Wir, die palaestinensischen Kinder und Nachkommen dieses heiligen Landes, wir, die wir universelle Werte vertreten, wir, die wir Frieden und Freiheit suchen, wir, das lebendige Zeugnis von Ausdauer und menschlicher Wuerde im Angesicht von Not, wir, die Opfer einer seit einem halben Jahrhundert andauernden Nacht von Besatzung und Vertreibung -

erklaeren unsere ungebrochene Anwesenheit an Zeit und Ort, ungeachtet aller Versuche, uns von dem Land, das unseren Namen am Beginn der Zeit der Welt geboren hat, zu trennen.
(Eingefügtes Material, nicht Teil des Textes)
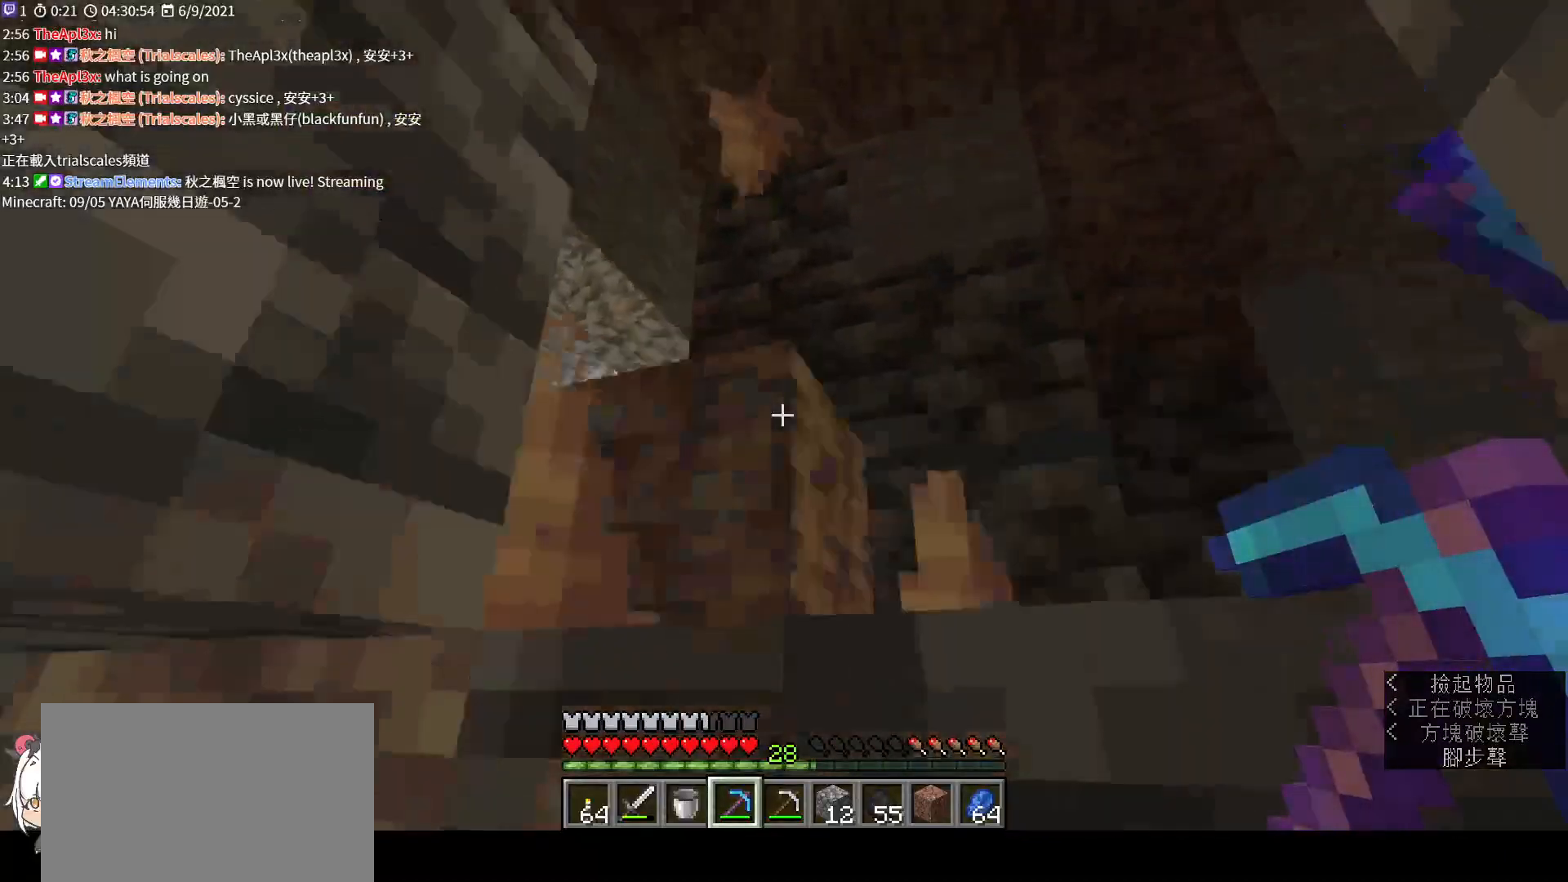
{"keys": ["shift", "space"], "mouse": [], "events": []}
Wir kommen nicht aus einer Dunkelheit von Mythos und Legende, wir sind seit alters her in dieses Land hinein geboren, das den meisten antiken Kulturen das Leben geschenkt hat. Auf diesem Land war es, dass sich die Menschheit ihr erstes Haus erbaut hat, ihr erstes Getreide gepflanzt, ihr erstes Alphabet geschaffen hat. Von den Huegeln Jerusalems erhoben sich die ersten Gebete der Dankbarkeit zum Schoepfer. Unser Land, nur klein an Groesse, hat viele Kulturen und Zivilisationen beherbergt, sowohl in Harmonie wie im Streit, und unsere eigene Kultur entstand aus der Fuelle dieses so verschiedenartigen und reichen Erbes. Unsere Geschichte als Menschen begann bereits mit der Geschichte der Menschheit. Unsere arabische Geschichte begann mit der Geschichte der Araber, das Bewusstsein unserer nationalen Geschichte begann mit unserem Widerstand gegen Eroberung und Gier, die sich unseres Land bemaechtigten.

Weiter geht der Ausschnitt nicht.